Rote Hilfe e.V. und ATIK (Hg.): „Dieser Prozess wird nicht im Gerichtssaal, sondern auf der Straße entschieden.“ Der TKP/ML-Prozess in München. Göttingen / München 2018, 2 Euro. Zu beziehen über: literaturvertrieb@rote-hilfe.de
„Dieser Prozess wird nicht im Gerichtssaal, sondern auf der Straße entschieden.“ Das titelgebende Zitat stammt von Müslüm Elma, einem der zehn Angeklagten, die seit Juni 2016 vor dem Oberlandesgericht München stehen. In dem politischen Prozess, der nach dem Terrorismus-Paragrafen 129b (Mitgliedschaft in einer terroristischen Vereinigung im Ausland) geführt wird, werden die Kommunist*innen der Mitgliedschaft in der TKP/ML (Kommunistische Partei der Türkei/Marxistisch-Leninistisch) beschuldigt.

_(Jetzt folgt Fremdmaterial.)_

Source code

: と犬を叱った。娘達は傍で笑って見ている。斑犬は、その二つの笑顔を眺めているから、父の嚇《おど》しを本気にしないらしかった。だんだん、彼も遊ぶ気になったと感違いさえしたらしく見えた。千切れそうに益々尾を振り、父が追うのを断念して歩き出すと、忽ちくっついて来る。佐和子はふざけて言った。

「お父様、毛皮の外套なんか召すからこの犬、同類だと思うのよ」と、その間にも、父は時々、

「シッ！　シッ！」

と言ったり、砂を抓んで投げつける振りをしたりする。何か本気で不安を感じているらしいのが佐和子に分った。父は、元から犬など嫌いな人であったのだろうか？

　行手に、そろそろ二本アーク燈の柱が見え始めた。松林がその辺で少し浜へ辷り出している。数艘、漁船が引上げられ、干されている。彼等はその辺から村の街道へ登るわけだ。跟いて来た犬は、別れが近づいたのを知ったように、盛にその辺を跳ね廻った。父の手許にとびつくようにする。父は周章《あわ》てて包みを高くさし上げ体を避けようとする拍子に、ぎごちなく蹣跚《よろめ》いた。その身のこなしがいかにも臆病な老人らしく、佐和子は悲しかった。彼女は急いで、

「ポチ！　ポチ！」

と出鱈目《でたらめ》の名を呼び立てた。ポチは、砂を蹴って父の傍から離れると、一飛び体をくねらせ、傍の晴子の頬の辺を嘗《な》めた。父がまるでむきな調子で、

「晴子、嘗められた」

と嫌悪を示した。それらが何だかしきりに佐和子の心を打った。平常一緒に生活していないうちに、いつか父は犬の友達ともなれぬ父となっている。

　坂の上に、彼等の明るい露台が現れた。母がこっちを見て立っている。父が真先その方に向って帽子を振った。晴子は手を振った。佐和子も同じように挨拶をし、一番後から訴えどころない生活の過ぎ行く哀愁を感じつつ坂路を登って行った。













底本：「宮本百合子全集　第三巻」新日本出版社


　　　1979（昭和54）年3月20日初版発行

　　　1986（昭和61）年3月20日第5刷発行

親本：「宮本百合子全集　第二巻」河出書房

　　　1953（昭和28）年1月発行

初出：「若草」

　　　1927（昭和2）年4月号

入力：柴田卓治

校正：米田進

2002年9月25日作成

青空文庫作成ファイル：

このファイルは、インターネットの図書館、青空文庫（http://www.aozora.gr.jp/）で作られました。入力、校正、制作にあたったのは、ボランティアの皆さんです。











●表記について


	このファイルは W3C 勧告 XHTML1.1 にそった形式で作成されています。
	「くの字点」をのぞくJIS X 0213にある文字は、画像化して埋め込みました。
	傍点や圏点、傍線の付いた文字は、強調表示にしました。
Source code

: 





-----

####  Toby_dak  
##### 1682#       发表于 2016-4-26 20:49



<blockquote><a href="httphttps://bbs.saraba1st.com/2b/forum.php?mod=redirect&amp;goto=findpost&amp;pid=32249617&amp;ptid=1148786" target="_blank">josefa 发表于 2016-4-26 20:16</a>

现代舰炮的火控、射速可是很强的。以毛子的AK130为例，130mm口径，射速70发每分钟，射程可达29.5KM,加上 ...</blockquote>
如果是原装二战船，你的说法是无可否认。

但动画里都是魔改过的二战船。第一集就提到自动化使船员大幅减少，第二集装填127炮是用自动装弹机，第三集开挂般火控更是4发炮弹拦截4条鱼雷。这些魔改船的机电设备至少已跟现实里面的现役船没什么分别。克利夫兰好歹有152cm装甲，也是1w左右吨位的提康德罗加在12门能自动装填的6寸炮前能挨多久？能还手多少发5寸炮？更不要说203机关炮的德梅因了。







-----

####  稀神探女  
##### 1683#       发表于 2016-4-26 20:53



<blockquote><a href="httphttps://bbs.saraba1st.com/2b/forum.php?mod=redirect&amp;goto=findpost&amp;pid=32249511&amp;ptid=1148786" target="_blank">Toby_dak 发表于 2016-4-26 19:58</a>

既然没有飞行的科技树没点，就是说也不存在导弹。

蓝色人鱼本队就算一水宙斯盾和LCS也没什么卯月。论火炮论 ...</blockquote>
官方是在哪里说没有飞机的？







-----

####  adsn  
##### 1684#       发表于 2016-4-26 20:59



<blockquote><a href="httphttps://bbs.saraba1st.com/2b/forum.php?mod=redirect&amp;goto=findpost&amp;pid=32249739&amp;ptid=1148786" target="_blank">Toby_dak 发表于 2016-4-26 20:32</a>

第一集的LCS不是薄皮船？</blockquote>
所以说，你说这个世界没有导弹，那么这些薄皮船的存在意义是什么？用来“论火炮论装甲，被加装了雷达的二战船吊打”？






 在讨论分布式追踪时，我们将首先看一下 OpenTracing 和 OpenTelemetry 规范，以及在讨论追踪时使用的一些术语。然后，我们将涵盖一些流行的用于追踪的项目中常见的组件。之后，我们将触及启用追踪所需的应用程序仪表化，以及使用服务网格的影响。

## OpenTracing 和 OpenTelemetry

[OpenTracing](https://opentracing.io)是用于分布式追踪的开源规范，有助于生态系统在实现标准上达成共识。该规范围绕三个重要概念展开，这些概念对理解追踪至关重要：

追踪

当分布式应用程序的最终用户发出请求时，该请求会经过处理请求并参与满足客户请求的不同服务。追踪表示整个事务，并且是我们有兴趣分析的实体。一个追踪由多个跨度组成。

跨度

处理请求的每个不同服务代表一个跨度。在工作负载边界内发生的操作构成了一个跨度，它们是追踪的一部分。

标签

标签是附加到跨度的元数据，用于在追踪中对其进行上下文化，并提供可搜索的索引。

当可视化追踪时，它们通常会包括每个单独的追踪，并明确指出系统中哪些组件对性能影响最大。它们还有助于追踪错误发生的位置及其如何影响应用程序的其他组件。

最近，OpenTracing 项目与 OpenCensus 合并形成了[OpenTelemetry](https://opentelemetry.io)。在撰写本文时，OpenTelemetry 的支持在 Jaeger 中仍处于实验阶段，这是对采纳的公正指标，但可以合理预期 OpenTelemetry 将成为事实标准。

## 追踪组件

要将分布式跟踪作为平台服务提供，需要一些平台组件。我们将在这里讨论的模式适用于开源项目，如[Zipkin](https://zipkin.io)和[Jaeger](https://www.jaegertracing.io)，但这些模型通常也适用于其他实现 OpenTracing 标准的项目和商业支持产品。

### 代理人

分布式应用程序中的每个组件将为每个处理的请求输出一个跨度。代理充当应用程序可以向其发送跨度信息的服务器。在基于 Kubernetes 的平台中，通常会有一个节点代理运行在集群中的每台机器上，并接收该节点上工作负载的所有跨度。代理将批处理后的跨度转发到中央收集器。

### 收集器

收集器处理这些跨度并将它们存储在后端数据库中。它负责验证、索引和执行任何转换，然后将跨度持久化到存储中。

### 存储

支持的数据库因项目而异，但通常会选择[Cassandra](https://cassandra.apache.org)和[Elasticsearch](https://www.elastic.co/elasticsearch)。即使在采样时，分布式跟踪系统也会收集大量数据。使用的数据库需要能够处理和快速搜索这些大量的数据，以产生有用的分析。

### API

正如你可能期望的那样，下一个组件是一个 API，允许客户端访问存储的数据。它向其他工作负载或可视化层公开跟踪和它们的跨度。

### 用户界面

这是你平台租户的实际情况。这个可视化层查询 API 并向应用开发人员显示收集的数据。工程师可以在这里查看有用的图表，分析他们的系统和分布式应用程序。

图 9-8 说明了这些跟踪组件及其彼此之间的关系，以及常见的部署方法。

Dabei werden ihnen keine strafbaren Handlungen vorgeworfen, sondern ausschließlich ihre Tätigkeit für eine Partei, die in der BRD nicht einmal verboten ist. Nach dreijähriger Untersuchungshaft sind sechs von ihnen inzwischen auf freiem Fuß; vier weitere Aktivisten sitzen seit der gemeinsamen Verhaftung im Frühjahr 2015 noch immer im Gefängnis. Warum diese staatliche Verfolgungswut gegen türkische Oppositionelle?
Allem Anschein handelt es sich schlicht um eine Gefälligkeitsgeste der Bundesregierung gegenüber dem Erdoğan-Regime. Ohne eine „Verfolgungsermächtigung“ des Bundesjustizministeriums wären die Kommunist*innen nie verhaftet oder vor Gericht gestellt worden.
Die im Juli 2018 erschienene Broschüre versucht, einen Überblick über das Gerichtsverfahren, die Angeklagten und die Hintergründe zu geben.
Herausgeberinnen sind die Rote Hilfe e.V. und der den Betroffenen politisch besonders verbundene Verein ATIK, jedoch wurden viele Artikel von den solidarischen Anwält*innen beigesteuert.
In längeren Texten werden die Geschichte und Anwendung der Paragrafen 129 a/b, die Ermittlungen gegen die TKP/ML im Vorfeld der Verhaftungen im März 2015 sowie der bisherige Prozessverlauf dargestellt. Weitere Beiträge schildern die Schikanen, mit denen die Rechtsanwält*innen in ihrer Arbeit behindert wurden, sowie die besondere Situation des schwer erkrankten Aktivisten Mehmet Yeşilçalı, gegen dessen Entlassung aus der zerstörerischen Haft sich das Gericht über Jahre hinweg sperrte. Daneben kommen in Interviews sowohl die Verteidigung als auch zwei Betroffene zu Wort.
Das Verfahren wird von Angeklagten und Verteidiger*innen gleichermaßen als Politikum begriffen und mit kämpferischen Statements begleitet, die deutlich machen, worum es hier geht: einen staatlichen Angriff auf linke Strukturen, gelenkt von außenpolitischen Interessen. Sehr aufschlussreich sind dabei die Pressemitteilungen der Verteidigung, aber auch die Prozesserklärungen der kriminalisierten Kommunist*innen. Unter dem Titel „ATIK ist nicht alleine“ wird abschließend die praktische Solidaritätsarbeit beleuchtet – nicht zuletzt in der Hoffnung, weitere Unterstützungsaktionen anzuregen.
Die Broschüre bietet eine übersichtliche Einführung in den komplexen Prozess und seine Hintergründe und ermöglicht somit auch Menschen, die nicht mit der Thematik vertraut sind, einen einfachen Einstieg.
Wir wünschen der Publikation viele Leser*innen, dem Prozess breite öffentliche Aufmerksamkeit und den Angeklagten eine wachsende Solidaritätsbewegung – im Gerichtssaal und auf der Straße!